Updated: Mar 6, 2022

One of the most powerful moments in a pastor's ministry returns this week.

Once a year (normally), I look into the eyes of total strangers and familiar friends and tell each and all of them they are going to die:

Young children who will die someday;

Hearty, healthy young adults who will die someday;

Busy, overwhelmed career climbers, active empty nesters, and slow-moving, silver haired sages who will die someday.

I know that for somebody in line this will be the last time; I will next apply the cross again over their casket or urn before Ash Wednesday returns.

One by one, I trace the cross on their foreheads in ash and say, Remember that you are dust, and to dust you shall return.

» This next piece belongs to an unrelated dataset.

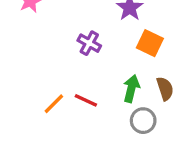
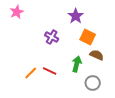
brown semicircle: (165, 89) -> (97, 55), moved, turned -48
gray circle: (143, 121) -> (93, 83), moved

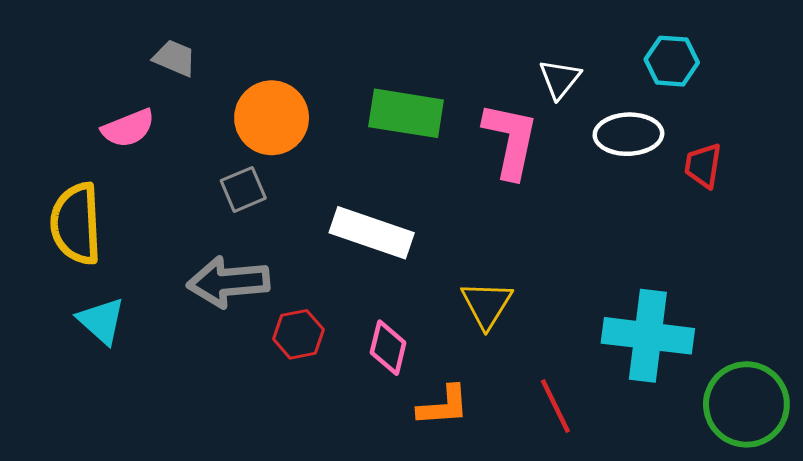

It is completely true, but it is not the complete truth.

There is also more to the story.


Perhaps another word for dust is glory.

Paul tells the Corinthians: And all of us, with unveiled faces, seeing the glory of the Lord as though reflected in a mirror, are being transformed from one degree of glory to another... or as Charles Wesley summarized to sing it, changed from glory into glory.

On this Sunday of shining faces, maybe the church could add a new line to the liturgy:

Remember that you are glory, and to glory you shall return.

One danger, of course, is that we might only hear the second half of the sentence.

God's church has a recurring bad habit of locating glory in the afterlife, which is completely true, but is not the complete truth.

There is also glory now, in this life, the party before the afterparty, in every ordinary face around you.

We are usually too weighed down with sleep to notice it, too tired from our climbs up the mountain to see holiness constantly happening all around us.

We tend to treat the Transfiguration as a one-time, special event featuring Jesus, which is completely true, but is not the complete truth.

It is also a momentary unveiling of human eyes to see the way God sees all the time.

From cradle to casket, we are being changed and changed and changed again, from one degree of glory to another, and every degree, every season, every section of our journey—including the slogs of struggle and sadness that are nothing but dust and ash—is a degree of glory.